From a whisk, I would say more like three quarters of it.

Paola Velez:
Okay. So I'll keep going whisk-y whisk-y.

Nancy Silverton:
Julia also would have loved this recipe or this technique because it doesn't involve...

Paola Velez:
A mixer?

Nancy Silverton:
A mixer. Not to say she was anti-mixer, I just think she just liked the old-school way of doing things by hand.

Paola Velez:
But also, I guess in France, there's not a lot of expendable kitchen space.

Nancy Silverton:
No. Exactly, exactly.

Paola Velez:
So yes, when I saw this recipe I was like, "Oh cool, I don't have to take out my mixer." Also because she kind of makes a lot of noise she's like... and I'm like, "Okay superstar." Okay, so I think I'm at that point.

_SUPPLIED ENTRIES_.
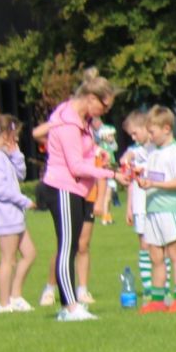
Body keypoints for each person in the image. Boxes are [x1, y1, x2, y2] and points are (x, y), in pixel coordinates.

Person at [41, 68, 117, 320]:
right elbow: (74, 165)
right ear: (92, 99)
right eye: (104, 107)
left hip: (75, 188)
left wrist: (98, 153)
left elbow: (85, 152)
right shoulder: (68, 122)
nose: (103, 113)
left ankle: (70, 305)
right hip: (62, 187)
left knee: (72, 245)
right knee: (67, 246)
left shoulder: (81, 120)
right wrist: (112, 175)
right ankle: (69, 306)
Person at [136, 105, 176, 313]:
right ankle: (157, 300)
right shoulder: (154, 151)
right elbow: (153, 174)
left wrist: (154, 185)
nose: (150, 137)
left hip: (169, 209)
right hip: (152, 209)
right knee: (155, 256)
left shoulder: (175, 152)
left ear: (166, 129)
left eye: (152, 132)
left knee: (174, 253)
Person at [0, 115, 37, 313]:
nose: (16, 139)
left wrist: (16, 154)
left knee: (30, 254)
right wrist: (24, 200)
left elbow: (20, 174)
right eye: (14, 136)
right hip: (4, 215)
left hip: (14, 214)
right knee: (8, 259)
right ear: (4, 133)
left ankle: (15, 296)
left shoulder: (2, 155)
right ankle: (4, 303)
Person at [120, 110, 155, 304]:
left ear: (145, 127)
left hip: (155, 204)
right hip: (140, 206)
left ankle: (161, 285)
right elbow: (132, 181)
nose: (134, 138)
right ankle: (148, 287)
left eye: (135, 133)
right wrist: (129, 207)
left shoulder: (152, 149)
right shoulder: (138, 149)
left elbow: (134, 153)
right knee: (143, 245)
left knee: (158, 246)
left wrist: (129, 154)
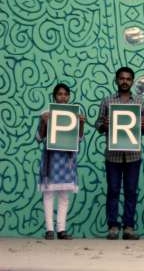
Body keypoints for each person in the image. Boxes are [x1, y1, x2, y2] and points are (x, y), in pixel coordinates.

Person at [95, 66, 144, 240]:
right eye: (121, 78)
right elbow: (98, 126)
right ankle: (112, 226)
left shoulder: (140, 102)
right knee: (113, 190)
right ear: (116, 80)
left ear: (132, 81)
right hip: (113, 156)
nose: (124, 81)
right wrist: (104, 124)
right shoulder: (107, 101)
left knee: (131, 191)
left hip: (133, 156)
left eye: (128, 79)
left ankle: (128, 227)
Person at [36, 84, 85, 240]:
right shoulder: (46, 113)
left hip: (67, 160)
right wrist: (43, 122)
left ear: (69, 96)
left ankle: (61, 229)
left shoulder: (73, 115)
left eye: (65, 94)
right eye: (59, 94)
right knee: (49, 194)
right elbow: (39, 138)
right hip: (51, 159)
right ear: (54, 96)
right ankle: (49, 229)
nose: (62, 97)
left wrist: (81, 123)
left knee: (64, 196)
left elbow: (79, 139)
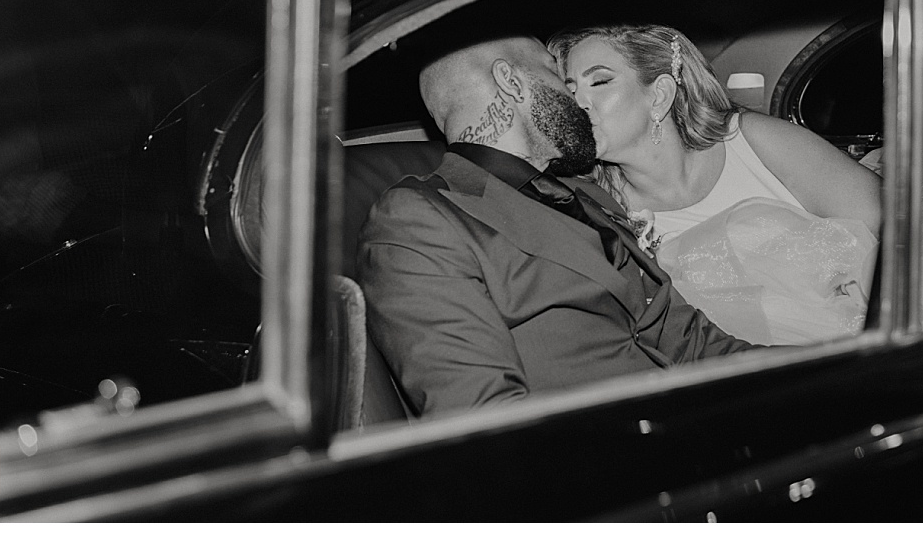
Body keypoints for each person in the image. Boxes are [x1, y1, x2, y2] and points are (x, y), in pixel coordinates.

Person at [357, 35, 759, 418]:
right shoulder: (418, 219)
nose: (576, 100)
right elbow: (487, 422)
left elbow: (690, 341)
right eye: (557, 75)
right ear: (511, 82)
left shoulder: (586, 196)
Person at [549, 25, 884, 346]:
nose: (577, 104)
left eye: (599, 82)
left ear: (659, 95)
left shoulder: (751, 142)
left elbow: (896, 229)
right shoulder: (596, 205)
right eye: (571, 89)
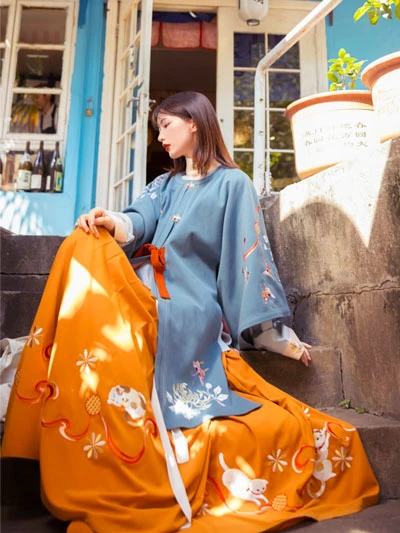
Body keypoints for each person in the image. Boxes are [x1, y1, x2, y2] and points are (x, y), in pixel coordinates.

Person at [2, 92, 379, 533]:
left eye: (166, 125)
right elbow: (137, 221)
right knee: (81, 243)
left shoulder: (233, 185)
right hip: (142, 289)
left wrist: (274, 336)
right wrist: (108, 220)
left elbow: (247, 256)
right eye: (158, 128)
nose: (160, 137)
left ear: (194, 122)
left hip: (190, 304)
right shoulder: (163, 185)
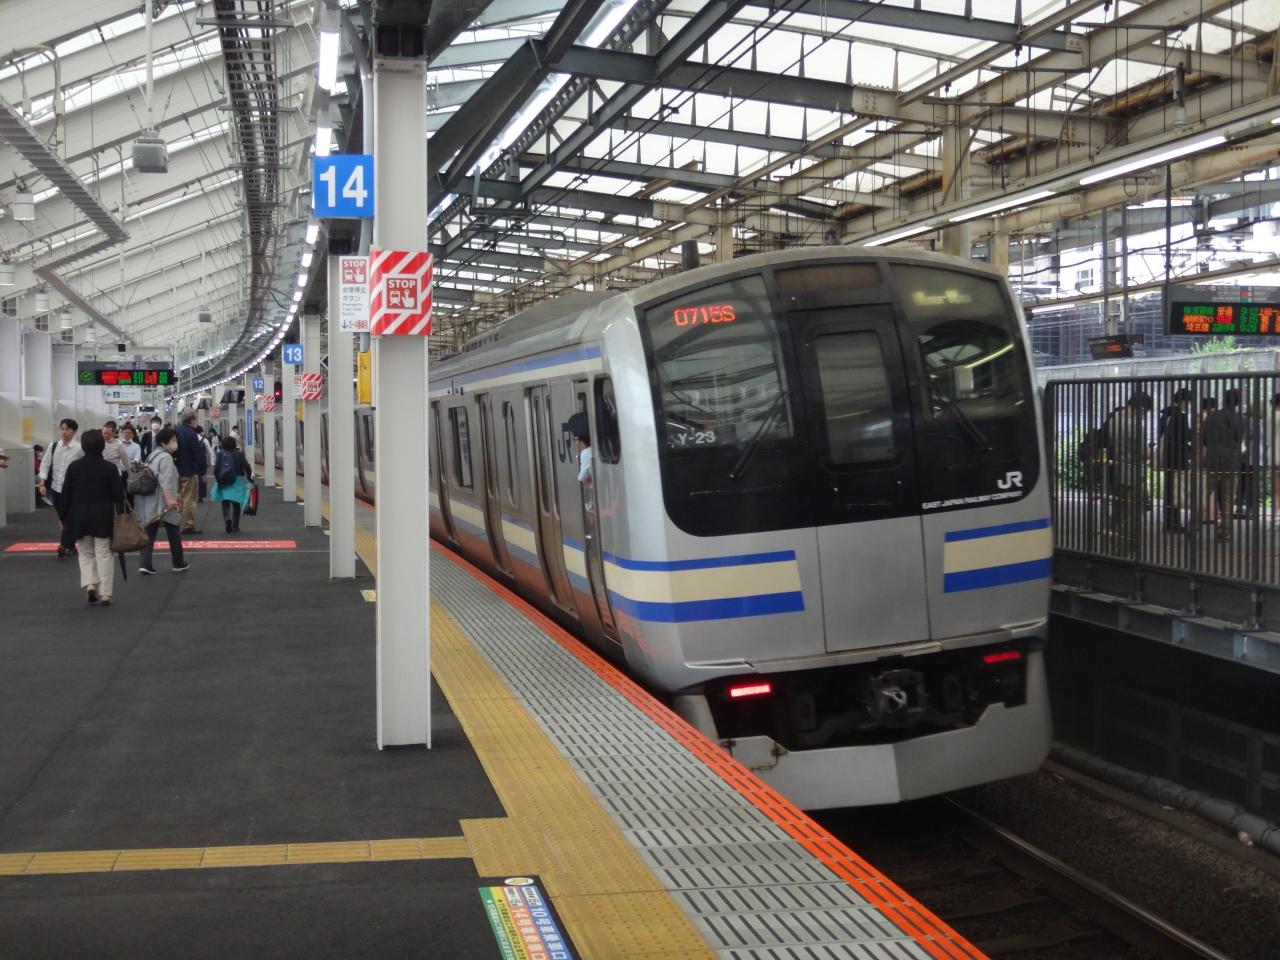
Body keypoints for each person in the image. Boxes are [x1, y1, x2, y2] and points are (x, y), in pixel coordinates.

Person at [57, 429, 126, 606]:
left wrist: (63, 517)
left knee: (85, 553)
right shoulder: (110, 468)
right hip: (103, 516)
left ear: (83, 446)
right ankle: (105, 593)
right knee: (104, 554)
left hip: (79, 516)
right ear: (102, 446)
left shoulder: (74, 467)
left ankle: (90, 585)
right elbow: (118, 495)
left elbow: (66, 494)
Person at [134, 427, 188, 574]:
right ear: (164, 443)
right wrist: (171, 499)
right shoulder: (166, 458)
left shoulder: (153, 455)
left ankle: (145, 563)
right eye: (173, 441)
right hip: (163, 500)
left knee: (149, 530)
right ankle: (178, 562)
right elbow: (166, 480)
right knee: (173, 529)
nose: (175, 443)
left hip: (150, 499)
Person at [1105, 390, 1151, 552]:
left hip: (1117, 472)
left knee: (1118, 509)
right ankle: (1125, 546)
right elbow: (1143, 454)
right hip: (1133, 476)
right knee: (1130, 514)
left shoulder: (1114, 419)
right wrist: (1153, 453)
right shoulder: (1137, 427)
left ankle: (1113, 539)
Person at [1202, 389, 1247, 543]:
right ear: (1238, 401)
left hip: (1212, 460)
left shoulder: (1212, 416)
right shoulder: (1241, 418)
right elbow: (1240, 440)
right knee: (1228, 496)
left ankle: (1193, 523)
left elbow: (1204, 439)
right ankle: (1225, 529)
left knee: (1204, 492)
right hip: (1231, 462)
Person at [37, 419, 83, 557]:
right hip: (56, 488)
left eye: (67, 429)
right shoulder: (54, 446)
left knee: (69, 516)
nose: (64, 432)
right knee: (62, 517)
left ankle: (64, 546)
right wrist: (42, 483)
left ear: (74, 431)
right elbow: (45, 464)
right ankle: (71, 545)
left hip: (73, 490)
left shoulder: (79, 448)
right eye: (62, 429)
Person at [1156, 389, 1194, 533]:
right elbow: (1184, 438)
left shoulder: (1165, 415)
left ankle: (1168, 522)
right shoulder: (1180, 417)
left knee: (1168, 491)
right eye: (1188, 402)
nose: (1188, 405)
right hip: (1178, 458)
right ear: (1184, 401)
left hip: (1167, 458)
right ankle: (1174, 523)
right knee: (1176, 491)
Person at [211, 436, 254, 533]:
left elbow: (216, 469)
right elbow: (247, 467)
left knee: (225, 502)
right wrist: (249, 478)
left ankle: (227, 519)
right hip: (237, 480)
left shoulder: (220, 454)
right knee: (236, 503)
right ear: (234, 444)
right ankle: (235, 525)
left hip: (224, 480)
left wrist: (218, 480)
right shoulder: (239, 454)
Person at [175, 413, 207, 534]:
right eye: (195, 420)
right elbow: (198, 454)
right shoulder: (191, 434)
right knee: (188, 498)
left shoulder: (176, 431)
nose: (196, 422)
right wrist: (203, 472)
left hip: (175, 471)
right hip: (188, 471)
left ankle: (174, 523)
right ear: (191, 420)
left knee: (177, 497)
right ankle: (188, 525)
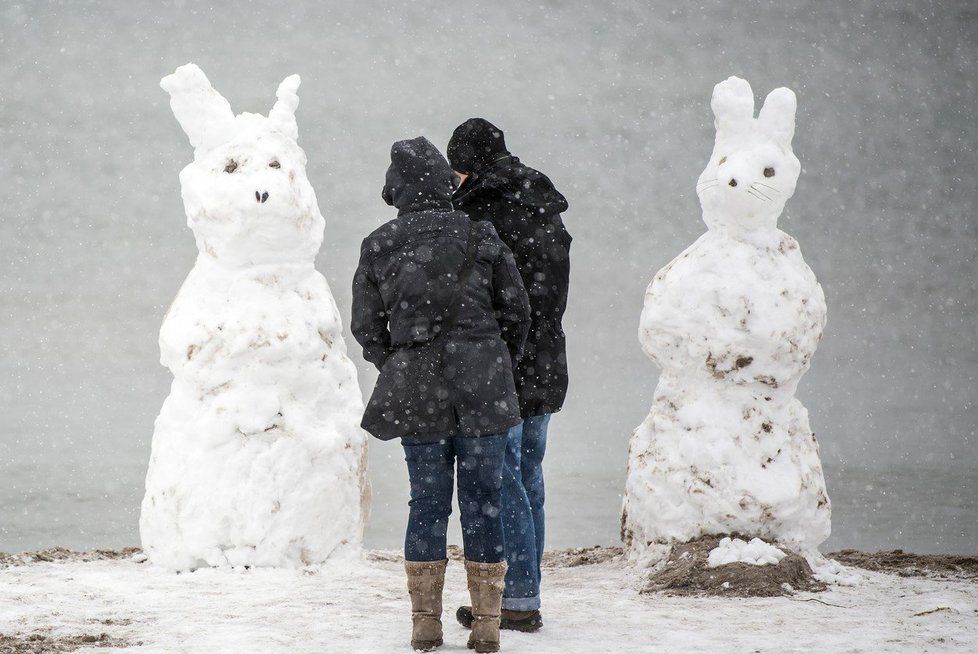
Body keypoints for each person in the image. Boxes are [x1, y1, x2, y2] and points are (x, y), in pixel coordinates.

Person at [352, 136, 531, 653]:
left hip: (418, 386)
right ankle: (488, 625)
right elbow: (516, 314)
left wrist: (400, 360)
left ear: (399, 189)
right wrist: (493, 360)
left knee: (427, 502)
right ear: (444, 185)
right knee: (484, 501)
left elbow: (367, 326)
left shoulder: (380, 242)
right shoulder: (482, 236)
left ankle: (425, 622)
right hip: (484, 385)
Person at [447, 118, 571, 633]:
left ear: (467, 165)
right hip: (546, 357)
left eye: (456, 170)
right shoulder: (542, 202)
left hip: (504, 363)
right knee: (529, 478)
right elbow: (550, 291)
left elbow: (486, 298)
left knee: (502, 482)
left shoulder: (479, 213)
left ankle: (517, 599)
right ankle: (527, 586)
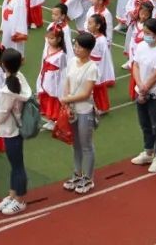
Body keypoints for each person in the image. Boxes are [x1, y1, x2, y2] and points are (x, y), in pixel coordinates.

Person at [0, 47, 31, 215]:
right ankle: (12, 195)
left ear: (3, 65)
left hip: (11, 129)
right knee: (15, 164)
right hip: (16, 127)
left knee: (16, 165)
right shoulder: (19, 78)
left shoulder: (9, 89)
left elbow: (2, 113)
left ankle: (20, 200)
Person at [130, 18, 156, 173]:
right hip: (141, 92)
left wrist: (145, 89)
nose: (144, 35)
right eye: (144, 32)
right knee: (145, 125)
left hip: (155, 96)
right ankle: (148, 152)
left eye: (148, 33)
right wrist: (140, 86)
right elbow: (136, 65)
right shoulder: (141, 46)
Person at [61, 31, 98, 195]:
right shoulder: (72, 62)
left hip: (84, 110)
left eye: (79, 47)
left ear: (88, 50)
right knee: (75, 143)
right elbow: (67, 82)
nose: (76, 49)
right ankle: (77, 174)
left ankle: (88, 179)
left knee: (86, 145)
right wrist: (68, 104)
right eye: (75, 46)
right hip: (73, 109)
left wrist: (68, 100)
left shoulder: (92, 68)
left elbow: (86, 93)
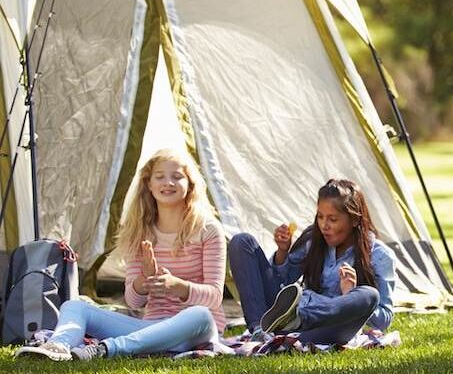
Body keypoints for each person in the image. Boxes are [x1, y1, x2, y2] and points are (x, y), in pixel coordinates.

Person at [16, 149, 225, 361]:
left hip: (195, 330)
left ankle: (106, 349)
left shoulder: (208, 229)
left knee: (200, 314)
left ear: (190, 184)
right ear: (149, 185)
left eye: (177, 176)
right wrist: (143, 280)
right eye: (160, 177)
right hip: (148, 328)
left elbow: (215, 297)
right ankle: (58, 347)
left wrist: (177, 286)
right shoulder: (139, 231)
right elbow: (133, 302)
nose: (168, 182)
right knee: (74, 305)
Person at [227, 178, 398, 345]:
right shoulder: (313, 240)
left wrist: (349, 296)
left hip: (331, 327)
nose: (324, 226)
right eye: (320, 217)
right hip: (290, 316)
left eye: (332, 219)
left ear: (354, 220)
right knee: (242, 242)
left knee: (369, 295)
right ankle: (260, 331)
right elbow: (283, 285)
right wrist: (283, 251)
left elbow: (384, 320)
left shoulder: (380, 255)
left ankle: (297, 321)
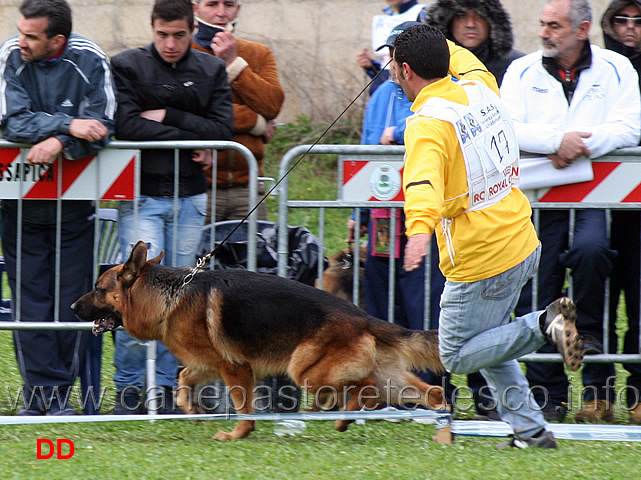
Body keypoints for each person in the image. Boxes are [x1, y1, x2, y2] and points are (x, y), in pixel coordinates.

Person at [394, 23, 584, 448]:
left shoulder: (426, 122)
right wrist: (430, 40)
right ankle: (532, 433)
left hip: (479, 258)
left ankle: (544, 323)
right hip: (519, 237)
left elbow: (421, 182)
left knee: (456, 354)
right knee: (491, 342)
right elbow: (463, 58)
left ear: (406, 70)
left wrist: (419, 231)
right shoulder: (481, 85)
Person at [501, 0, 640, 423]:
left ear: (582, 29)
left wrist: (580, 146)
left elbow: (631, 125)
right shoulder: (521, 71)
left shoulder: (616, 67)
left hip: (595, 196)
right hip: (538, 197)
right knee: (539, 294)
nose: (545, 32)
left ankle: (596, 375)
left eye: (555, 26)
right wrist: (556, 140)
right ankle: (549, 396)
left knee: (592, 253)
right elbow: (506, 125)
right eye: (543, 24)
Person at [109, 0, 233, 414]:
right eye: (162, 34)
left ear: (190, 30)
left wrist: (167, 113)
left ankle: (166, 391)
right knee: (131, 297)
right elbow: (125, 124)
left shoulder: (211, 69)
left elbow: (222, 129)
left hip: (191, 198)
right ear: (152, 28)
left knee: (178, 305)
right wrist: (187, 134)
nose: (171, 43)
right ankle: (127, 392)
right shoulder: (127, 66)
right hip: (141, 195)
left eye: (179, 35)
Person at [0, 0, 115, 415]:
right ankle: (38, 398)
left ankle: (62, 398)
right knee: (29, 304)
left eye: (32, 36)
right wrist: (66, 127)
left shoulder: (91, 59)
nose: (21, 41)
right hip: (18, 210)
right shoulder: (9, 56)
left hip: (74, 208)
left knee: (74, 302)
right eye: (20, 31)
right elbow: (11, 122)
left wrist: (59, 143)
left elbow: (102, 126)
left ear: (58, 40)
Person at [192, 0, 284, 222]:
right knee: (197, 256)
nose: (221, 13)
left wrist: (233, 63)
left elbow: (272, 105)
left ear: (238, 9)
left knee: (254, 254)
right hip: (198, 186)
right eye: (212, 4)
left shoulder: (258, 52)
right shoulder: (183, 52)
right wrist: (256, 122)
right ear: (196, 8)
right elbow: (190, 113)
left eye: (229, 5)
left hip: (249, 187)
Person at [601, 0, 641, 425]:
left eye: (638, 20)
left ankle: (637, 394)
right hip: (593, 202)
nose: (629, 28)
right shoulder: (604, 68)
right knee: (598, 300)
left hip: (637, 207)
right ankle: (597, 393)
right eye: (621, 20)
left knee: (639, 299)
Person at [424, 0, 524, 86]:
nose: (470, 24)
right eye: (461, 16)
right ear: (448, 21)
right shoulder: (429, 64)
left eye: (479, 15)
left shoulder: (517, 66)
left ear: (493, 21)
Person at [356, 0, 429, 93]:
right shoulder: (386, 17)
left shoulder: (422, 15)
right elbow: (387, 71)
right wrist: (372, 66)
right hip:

_REQUIREMENT_.
Answer these questions from the transcript:
1. What way of doing things does Nancy Silverton say Julia liked?
2. What does Paola Velez suggest is scarce in France?
3. Which appliance was Paola Velez glad this recipe did not require her to take out?

_YOUR RESPONSE_.
1. The old-school way of doing things by hand.
2. Expendable kitchen space.
3. Her mixer.